Et puis, il y a la scène Loto-Québec sur laquelle vous pouvez entendre la programmation payante ; là aussi, elle est tout aussi soignée. La journée a commencé avec nul autre que le groupe de Toronto Wine Lips. Le phénomène international n’a pas déçu : les morceaux sont maîtrisés, les riffs explosifs et les rythmes galvanisants. Ma plus grosse surprise de la journée restera le groupe PyPy, supergroupe montréalais aux mélanges de wah-wah sinistres saturés de distorsions et ponctués de cris nécromantiques de la co-chanteuse Annie-Claude Deschênes. L’énergie était absolument explosive, que ce soit sur scène ou dans la foule, qui a parfaitement répondu. Un concert de PyPy, c’est participer activement à leur folie et vouloir devenir leurs amis. L’expérience est certes auditive, mais il faut le vivre pour mesurer l’ampleur de ce qu’ils sont.

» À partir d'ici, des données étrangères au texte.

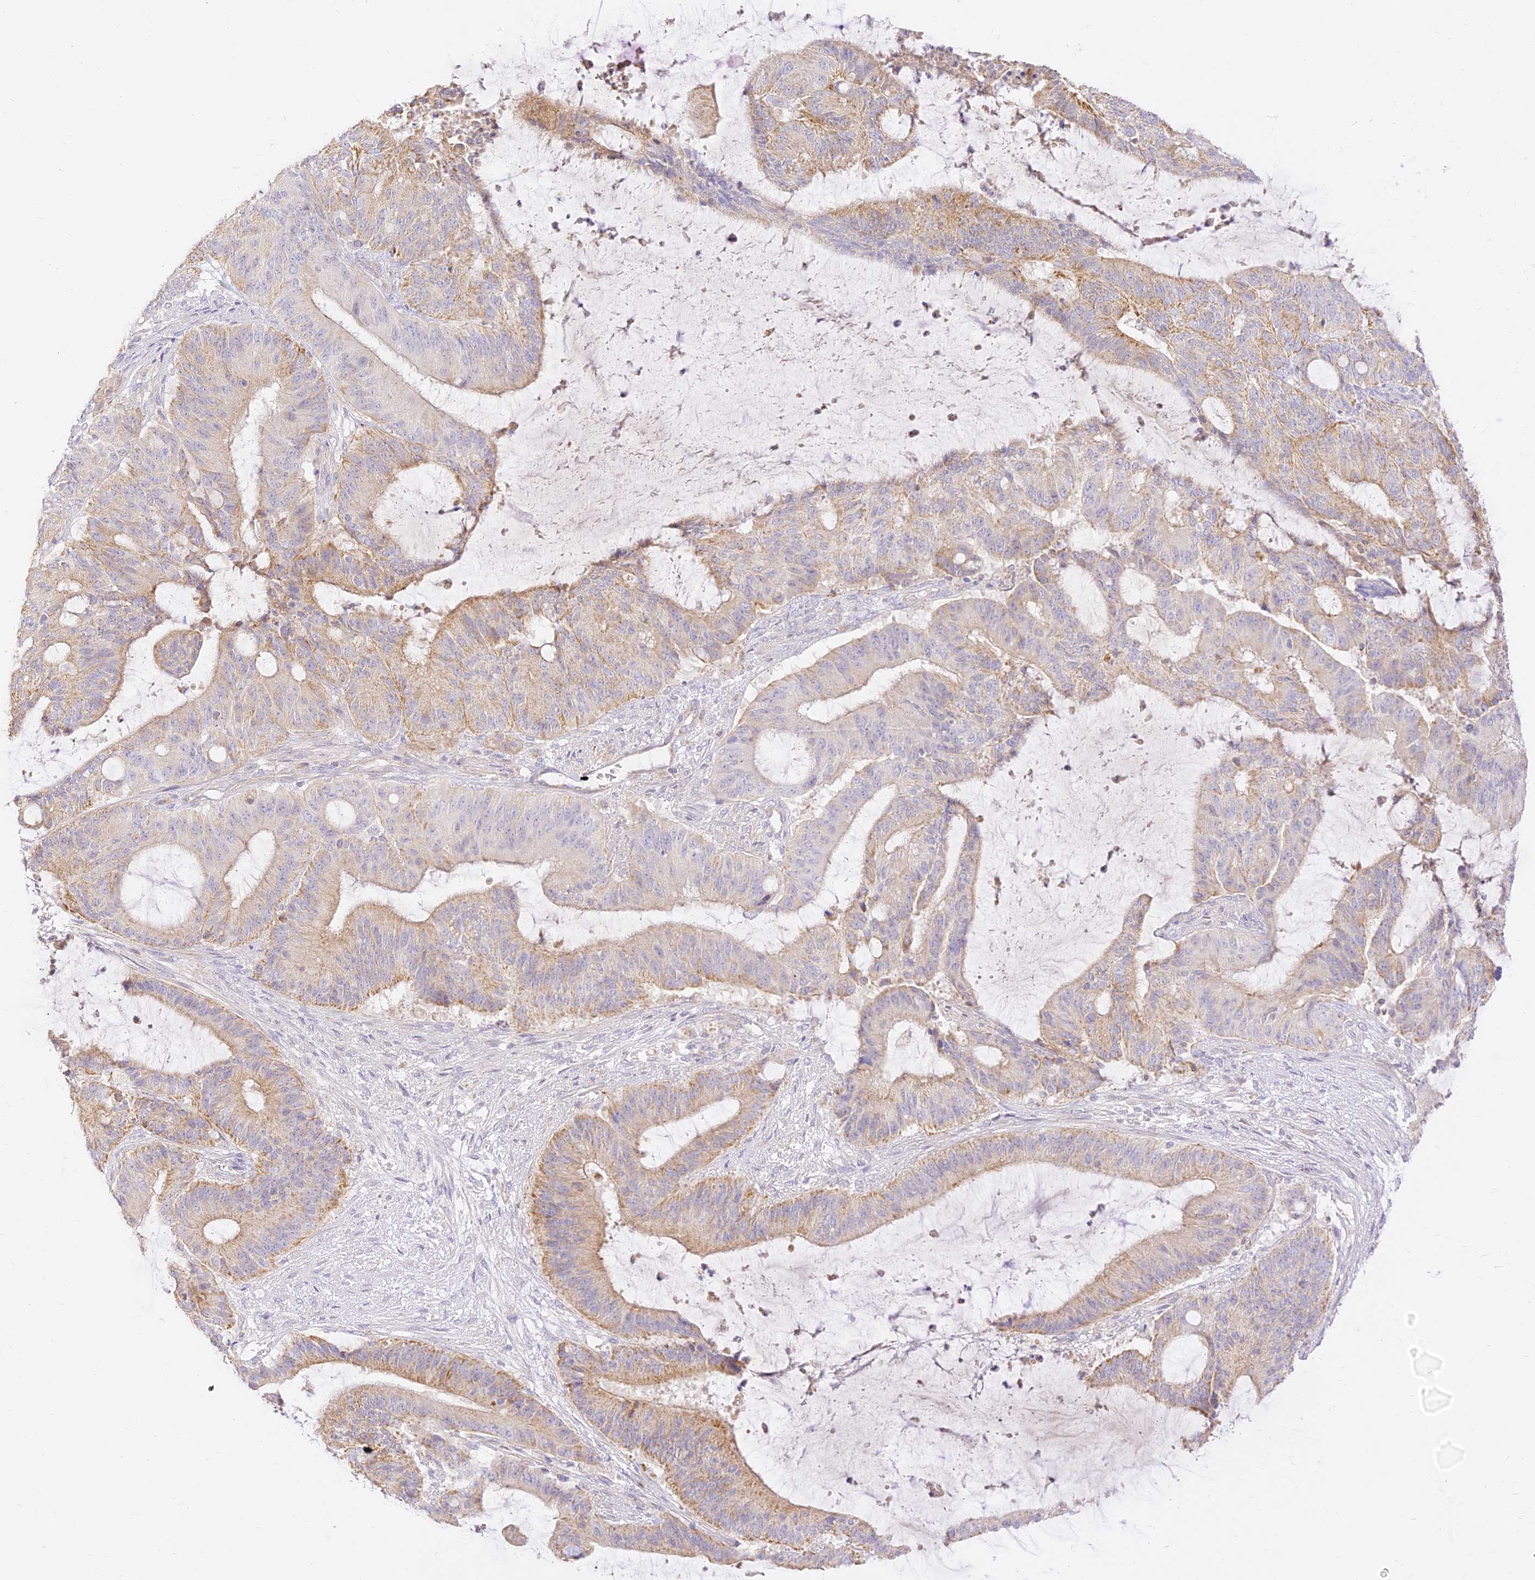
{"staining": {"intensity": "weak", "quantity": "25%-75%", "location": "cytoplasmic/membranous"}, "tissue": "liver cancer", "cell_type": "Tumor cells", "image_type": "cancer", "snomed": [{"axis": "morphology", "description": "Normal tissue, NOS"}, {"axis": "morphology", "description": "Cholangiocarcinoma"}, {"axis": "topography", "description": "Liver"}, {"axis": "topography", "description": "Peripheral nerve tissue"}], "caption": "High-power microscopy captured an immunohistochemistry (IHC) photomicrograph of liver cancer (cholangiocarcinoma), revealing weak cytoplasmic/membranous expression in approximately 25%-75% of tumor cells.", "gene": "LRRC15", "patient": {"sex": "female", "age": 73}}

Dans la même ambiance «dîner avec des potes», le collectif d’art-punk La Sécurité a brillé. Ils sont la définition du flegme ; une prestation de ces artistes est une invitation à passer un moment privilégié sans chichi avec de vieux amis. Et si vous ne faites pas partie du groupe des cool kids, vous voulez les rejoindre.
Vingt ans après leur premier album, We Are Wolves n’a rien perdu de sa superbe. Ils sont chez eux sur scène et nous embarquent dans leur univers, se montrent sans filtre et se mettent ainsi facilement le public dans la poche. Ils n’en ont sûrement pas besoin, mais ils ont gagné une nouvelle fan ce samedi.
Pour réchauffer cette deuxième fin de journée de festival, le public a été gâté avec une prestation brillante du groupe Wavves. Malgré le froid quelque peu mordant, le groupe était la recette parfaite pour regalvaniser les troupes et nous faire oublier la fatigue. Le groupe annonce enfin son nouvel album, une nouvelle tournée et son nouveau single, Goner.

Cette deuxième journée du Festival Santa Teresa a une fois de plus confirmé ce qui rend cet événement si unique : peu importe l'heure, peu importe la scène, il se passe toujours quelque chose qui vous marque.
Des douceurs folk de Laura Niquay à la folie contagieuse de Pypy, en passant par la nostalgie assumée de We Are Wolves, Santa Teresa sait comment vous faire vivre une palette d'émotions en quelques heures à peine.